■ **Work to be completed**
Your output should be the entries below, from the first line up to and including the line with "cells are negative", reproduced exactly and with no other lines.

■ **Saved entries**

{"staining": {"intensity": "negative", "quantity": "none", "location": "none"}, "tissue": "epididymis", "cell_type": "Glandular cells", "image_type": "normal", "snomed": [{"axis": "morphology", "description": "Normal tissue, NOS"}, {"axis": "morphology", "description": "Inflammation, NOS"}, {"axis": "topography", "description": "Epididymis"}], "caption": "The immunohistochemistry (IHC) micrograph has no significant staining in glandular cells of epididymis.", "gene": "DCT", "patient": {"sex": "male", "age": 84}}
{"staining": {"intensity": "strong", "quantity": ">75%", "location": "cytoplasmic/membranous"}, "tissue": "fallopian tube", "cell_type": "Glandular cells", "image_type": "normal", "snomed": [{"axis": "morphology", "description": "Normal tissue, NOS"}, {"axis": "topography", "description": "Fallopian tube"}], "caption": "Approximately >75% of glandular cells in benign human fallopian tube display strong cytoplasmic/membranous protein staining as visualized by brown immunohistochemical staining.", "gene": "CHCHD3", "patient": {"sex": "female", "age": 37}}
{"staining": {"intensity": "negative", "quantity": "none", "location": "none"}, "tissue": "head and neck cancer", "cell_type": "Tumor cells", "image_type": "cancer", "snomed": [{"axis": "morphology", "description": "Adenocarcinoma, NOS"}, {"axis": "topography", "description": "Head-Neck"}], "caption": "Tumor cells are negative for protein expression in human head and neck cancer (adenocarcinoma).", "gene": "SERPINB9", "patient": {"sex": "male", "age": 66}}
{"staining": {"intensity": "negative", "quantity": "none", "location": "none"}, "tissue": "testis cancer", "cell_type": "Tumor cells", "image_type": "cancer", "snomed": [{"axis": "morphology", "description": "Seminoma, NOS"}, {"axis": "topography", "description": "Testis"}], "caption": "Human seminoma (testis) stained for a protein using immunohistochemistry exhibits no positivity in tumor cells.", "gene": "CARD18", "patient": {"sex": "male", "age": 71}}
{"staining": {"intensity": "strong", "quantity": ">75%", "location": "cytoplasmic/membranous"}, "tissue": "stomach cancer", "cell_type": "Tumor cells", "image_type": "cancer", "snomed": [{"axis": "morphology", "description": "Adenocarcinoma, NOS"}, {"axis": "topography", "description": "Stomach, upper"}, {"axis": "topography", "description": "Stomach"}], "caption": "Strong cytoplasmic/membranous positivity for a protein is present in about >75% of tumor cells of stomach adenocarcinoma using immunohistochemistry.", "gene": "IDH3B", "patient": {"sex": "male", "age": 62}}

■ **Output of the task**
{"staining": {"intensity": "negative", "quantity": "none", "location": "none"}, "tissue": "epididymis", "cell_type": "Glandular cells", "image_type": "normal", "snomed": [{"axis": "morphology", "description": "Normal tissue, NOS"}, {"axis": "morphology", "description": "Inflammation, NOS"}, {"axis": "topography", "description": "Epididymis"}], "caption": "The immunohistochemistry (IHC) micrograph has no significant staining in glandular cells of epididymis.", "gene": "DCT", "patient": {"sex": "male", "age": 84}}
{"staining": {"intensity": "strong", "quantity": ">75%", "location": "cytoplasmic/membranous"}, "tissue": "fallopian tube", "cell_type": "Glandular cells", "image_type": "normal", "snomed": [{"axis": "morphology", "description": "Normal tissue, NOS"}, {"axis": "topography", "description": "Fallopian tube"}], "caption": "Approximately >75% of glandular cells in benign human fallopian tube display strong cytoplasmic/membranous protein staining as visualized by brown immunohistochemical staining.", "gene": "CHCHD3", "patient": {"sex": "female", "age": 37}}
{"staining": {"intensity": "negative", "quantity": "none", "location": "none"}, "tissue": "head and neck cancer", "cell_type": "Tumor cells", "image_type": "cancer", "snomed": [{"axis": "morphology", "description": "Adenocarcinoma, NOS"}, {"axis": "topography", "description": "Head-Neck"}], "caption": "Tumor cells are negative for protein expression in human head and neck cancer (adenocarcinoma).", "gene": "SERPINB9", "patient": {"sex": "male", "age": 66}}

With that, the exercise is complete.